Another limitation of SentiWordNet is that it is not very nuanced. It is not able detect the difference between specific emotions like sadness and anger, relief, and excitement, but rather lumps things into either being positive or negative.

# What Are Collocations
Collocations are word that combine to have a meaning that is greater than the sum of its parts. They are often well-known phrases in a language, and can be hard to undertand by someone that is not from that culture or by NLP applications.

In [None]:
# output collocations of text 4
print(text4.collocations())

# calculate the mutual information for 'Old World'
text = ' '.join(text4.tokens)
vocab_len = len(set(text))

p_ol = text.count('Old World') / vocab_len
print("p(Old World) =", p_ol)

p_o = text.count('Old') / vocab_len
print("p(Old) =", p_o)

p_w = text.count('World') / vocab_len
print("p(World) = ", p_w)

pmi = math.log2(p_ol / (p_o * p_w))
print("pmi =", pmi)

print()

# calculate the mutual information for 'the citizens'
text = ' '.join(text4.tokens)
vocab_len = len(set(text))

p_ol = text.count('the citizens') / vocab_len
print("p(the citizens) =", p_ol)

p_o = text.count('the') / vocab_len
print("p(the) =", p_o)

p_w = text.count('citizens') / vocab_len
print("p(Worcitizens) = ", p_w)

pmi = math.log2(p_ol / (p_o * p_w))
print("pmi =", pmi)

United States; fellow citizens; years ago; four years; Federal
Government; General Government; American people; Vice President; God
bless; Chief Justice; one another; fellow Americans; Old World;
Almighty God; Fellow citizens; Chief Magistrate; every citizen; Indian
tribes; public debt; foreign nations
None
p(Old World) = 0.11904761904761904
p(Old) = 0.13095238095238096
p(World) =  0.21428571428571427
pmi = 2.084888897586513

p(the citizens) = 0.13095238095238096
p(the) = 149.21428571428572
p(Worcitizens) =  3.2142857142857144
pmi = -11.838625833423038


# Commentary on results of the Mutual Information Formula and my Interpretation
We can see that 'Old World' has a higher mutual information than 'the citizens', indicating that 'Old World' is more likely to be a collocation. 'the citizens' is simply a bigram that happens to be common, in fact any bigram in the form 'the NOUN' is really common in English. 'Old World', however, carries with it a specific meaning, which is referencing the Americas, a term that goes back to the age of exploration.  

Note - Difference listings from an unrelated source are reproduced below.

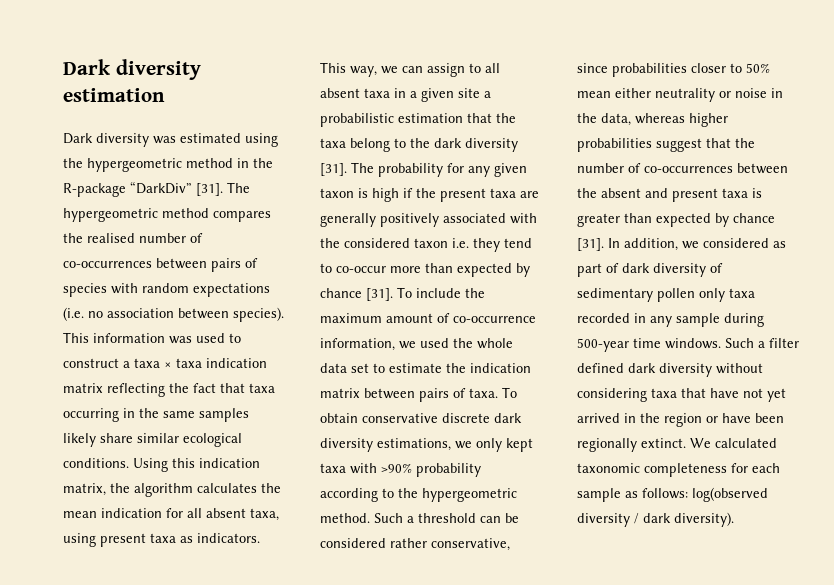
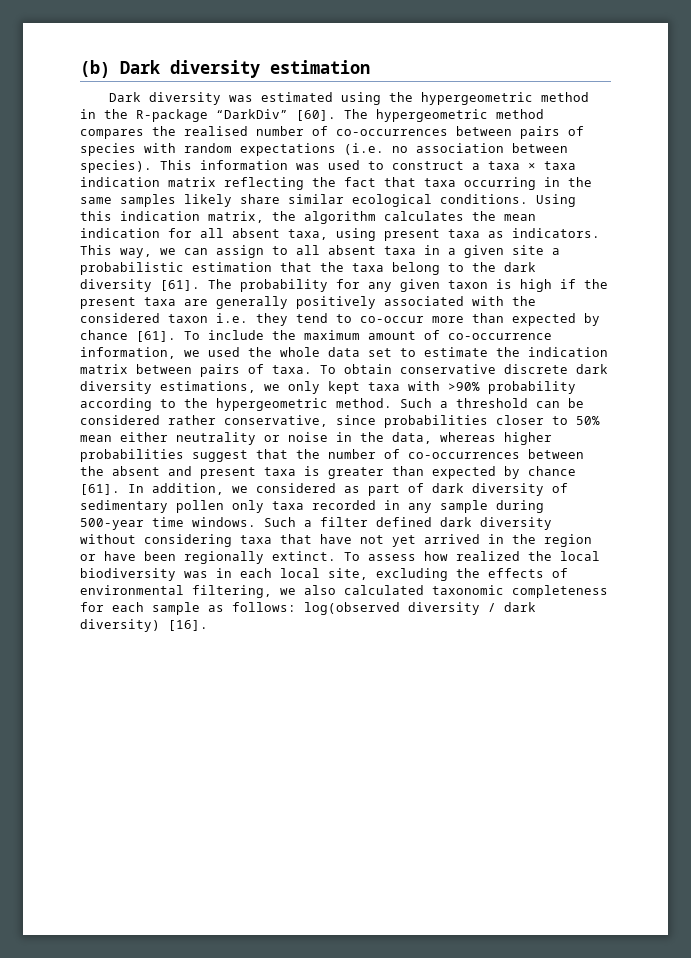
(63, 67) none -> [80,60,110,78] (b)
[196,183,223,196] [31]. -> [296,110,336,121] [60].
[320,163,347,176] [31]. -> [160,280,200,291] [61].
[366,288,393,301] [31]. -> [136,331,176,342] [61].
[577,238,604,251] [31]. -> [80,484,120,495] [61].
[690,438,711,448] We -> [344,551,600,561] [80,568,568,581] [80,585,336,598] To assess how realized the local biodiversity was in each local site, excluding the effects of environmental filtering, we also
[674,512,734,527] diversity). -> [80,619,208,632] diversity) [16].

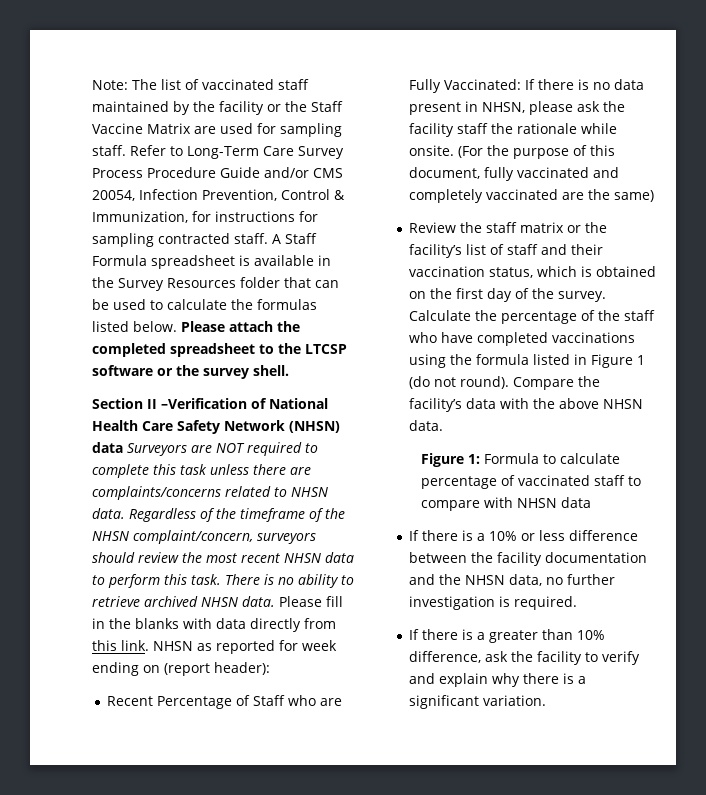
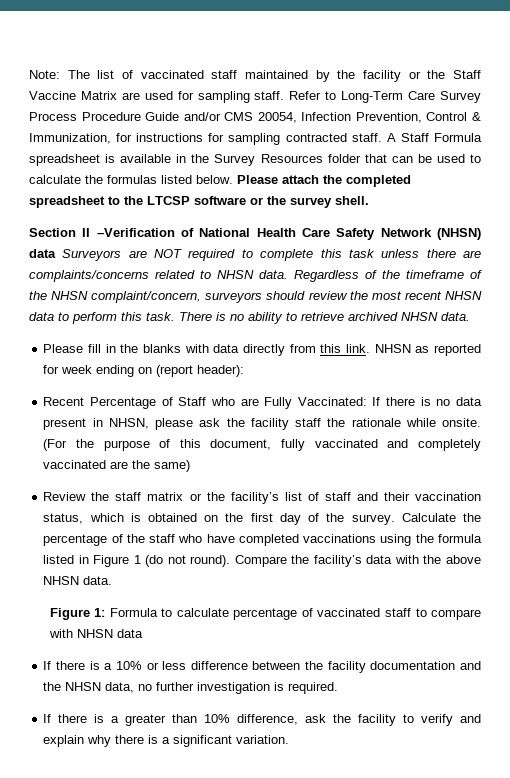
(275, 601) none -> (470, 316) //

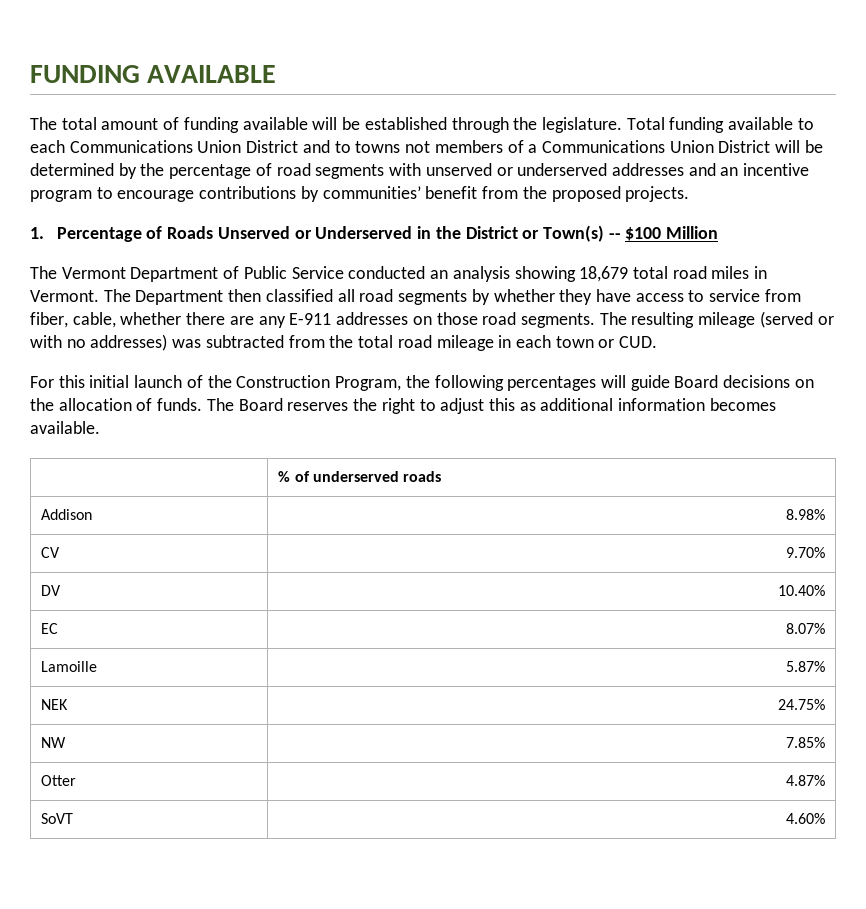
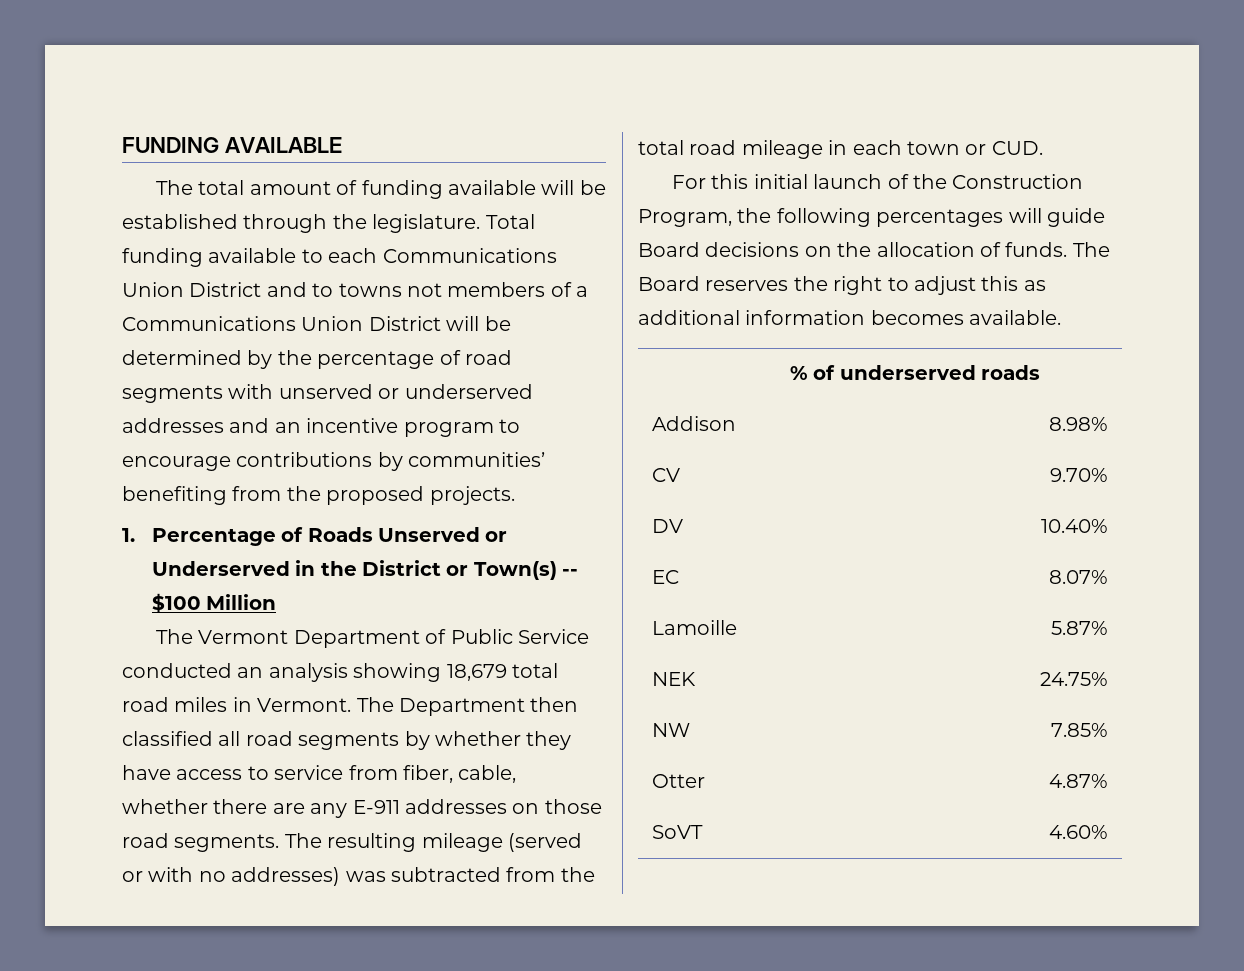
[425,186,478,199] benefit -> [122,486,227,505] benefiting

PMI formula: `log_2( P(x, y) / ( P(x) * P(y) ) )`

The PMI formula helps distinguish between common bigrams and collocations by taking into account the frequency of individual words and the probability of them occurring together by chance. In the formula, we take the probability of the bigram occuring, and divide by the product of their individual probablities. Essentially, we taking the likelihood of the bigram occuring, and dividing by the likelihood of this happening by chance, thus a higher score would mean that the words occur together more frequently than would be expected. In the simple bigram 'the citizens', the word 'the' is really common, thus making the denominator of the PMI formula larger, and giving us a lower score. We take the log of these probabilities in order to make the scores easier to interpret, scaling down large probabilities and making very small probabliites negative.